Reflecting on the experience of India, the noted French anthropologist Claude Levi-Strauss writes in his classic work, Tristes Tropiques:  “When a community becomes too numerous, however great the genius of its thinkers, it can only endure by secreting enslavement.  Once men begin to feel cramped in their geographical, social and mental habitat, they are in danger of being tempted by the simple solution of denying one section of the species the right to be considered as human.  This allows the rest a little elbow-room for a few more decades.  Then it becomes necessary to extend the process of expulsion.”

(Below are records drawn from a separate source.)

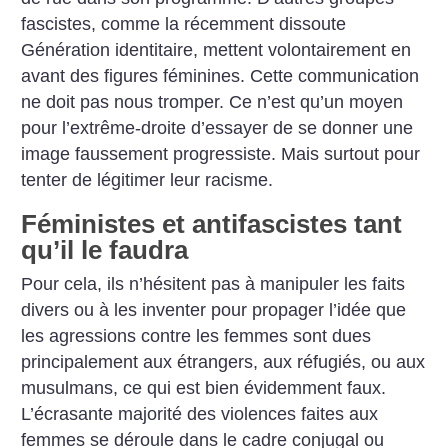
fascistes, comme la récemment dissoute
Génération identitaire, mettent volontairement en
avant des figures féminines. Cette communication
ne doit pas nous tromper. Ce n’est qu’un moyen
pour l’extrême-droite d’essayer de se donner une
image faussement progressiste. Mais surtout pour
tenter de légitimer leur racisme.
Féministes et antifascistes tant
qu’il le faudra
Pour cela, ils n’hésitent pas à manipuler les faits
divers ou à les inventer pour propager l’idée que
les agressions contre les femmes sont dues
principalement aux étrangers, aux réfugiés, ou aux
musulmans, ce qui est bien évidemment faux.
L’écrasante majorité des violences faites aux
femmes se déroule dans le cadre conjugal ou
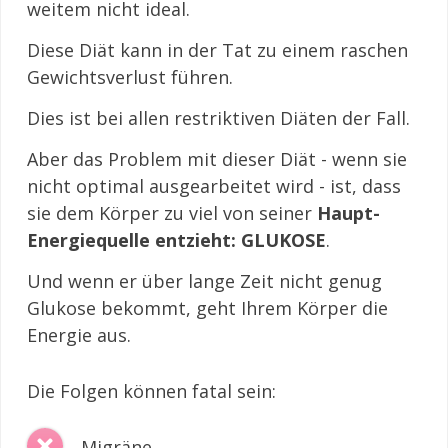
weitem nicht ideal.
Diese Diät kann in der Tat zu einem raschen
Gewichtsverlust führen.
Dies ist bei allen restriktiven Diäten der Fall.
Aber das Problem mit dieser Diät - wenn sie
nicht optimal ausgearbeitet wird - ist, dass
sie dem Körper zu viel von seiner
Haupt-
Energiequelle entzieht: GLUKOSE
.
Und wenn er über lange Zeit nicht genug
Glukose bekommt, geht Ihrem Körper die
Energie aus.
Die Folgen können fatal sein:
Migräne,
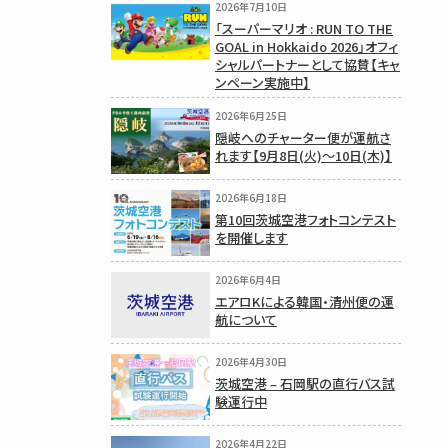
2026年7月10日
「スーパーマリオ : RUN TO THE
GOAL in Hokkaido 2026」オフィ
シャルパートナーとして協賛【キャ
ンペーン実施中】
2026年6月25日
隠岐へのチャーター便が運航さ
れます【9月8日(火)〜10日(木)】
2026年6月18日
第10回茨城空港フォトコンテスト
を開催します
2026年6月4日
エアロKによる韓国・清州便の運
航について
2026年4月30日
茨城空港 – 石岡駅の直行バス試
験運行中
2026年4月22日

I think that in a significant sense we Filipinos are already “solving” the population problem in a manner we did not choose.  One has to be blind not to see the stark division of our society between the few who have the chance to live full and productive lives and the many who are condemned from the start to experience life only as a slow and painful death.  This is a caste system in many ways, yet we shield ourselves from its reality by building walls and gated subdivisions.

Exclusion is followed by expulsion, says Levi-Strauss, recalling the events unleashed by Hitler in Europe.  “The systematic devaluation of man by man is gaining ground, and we would be guilty of hypocrisy and blindness if we dismissed the problem by arguing that recent events represented only a temporary contamination.”

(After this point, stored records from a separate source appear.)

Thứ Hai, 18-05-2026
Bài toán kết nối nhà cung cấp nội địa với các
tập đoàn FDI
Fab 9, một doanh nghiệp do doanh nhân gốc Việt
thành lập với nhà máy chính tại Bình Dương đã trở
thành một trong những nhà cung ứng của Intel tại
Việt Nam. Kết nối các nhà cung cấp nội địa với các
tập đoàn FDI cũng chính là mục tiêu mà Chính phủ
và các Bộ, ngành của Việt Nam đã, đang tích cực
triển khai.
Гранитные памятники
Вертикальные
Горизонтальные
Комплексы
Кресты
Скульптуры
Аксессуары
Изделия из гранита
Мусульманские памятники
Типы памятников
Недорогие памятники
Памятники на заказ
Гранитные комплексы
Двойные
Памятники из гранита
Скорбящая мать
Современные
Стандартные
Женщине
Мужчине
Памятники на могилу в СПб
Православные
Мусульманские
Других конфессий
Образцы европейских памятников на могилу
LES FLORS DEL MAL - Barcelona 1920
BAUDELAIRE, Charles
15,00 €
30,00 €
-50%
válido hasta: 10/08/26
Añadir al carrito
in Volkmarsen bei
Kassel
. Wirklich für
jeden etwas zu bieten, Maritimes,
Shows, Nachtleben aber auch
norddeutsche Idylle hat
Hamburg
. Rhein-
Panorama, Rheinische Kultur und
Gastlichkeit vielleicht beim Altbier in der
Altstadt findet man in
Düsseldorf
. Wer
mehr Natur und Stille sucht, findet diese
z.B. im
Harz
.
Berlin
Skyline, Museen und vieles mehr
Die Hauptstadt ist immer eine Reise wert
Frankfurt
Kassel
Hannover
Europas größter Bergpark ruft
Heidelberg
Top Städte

A new underclass has taken shape and is found all over the world, consisting of people who have fled from poverty at home.  Filipinos constitute the single largest chunk of this global migrant caste, about one-fourth of our entire labor force.  Excluded from their own society’s structure of opportunity, they seek new lives abroad.  They leave their families behind, hoping to send for them at some future time.  Their departure gives the society they left a little breathing space; the remittances they send help temporarily stave off hunger at home. The services they perform abroad no doubt make life easier for the host nations they serve.  But this will not continue forever.

Already, dark clouds loom in the horizon.  Everywhere they go these intrepid Filipinos face the threat of expulsion.  Japan recently seized upon the issue of human trafficking to impose new restrictions on the entry of Filipino entertainers into its closed society.  Malaysia, despite its vast uninhabited lands, feels threatened by the large numbers of Indonesians and Filipinos on its territory, and regularly launches a cleansing campaign.

Our people do not deserve to undergo these wrenching processes of degradation.  The state loses its reason for being when it cannot provide for its own citizens’ needs, and plan a future that ensures the survival and prosperity of its population.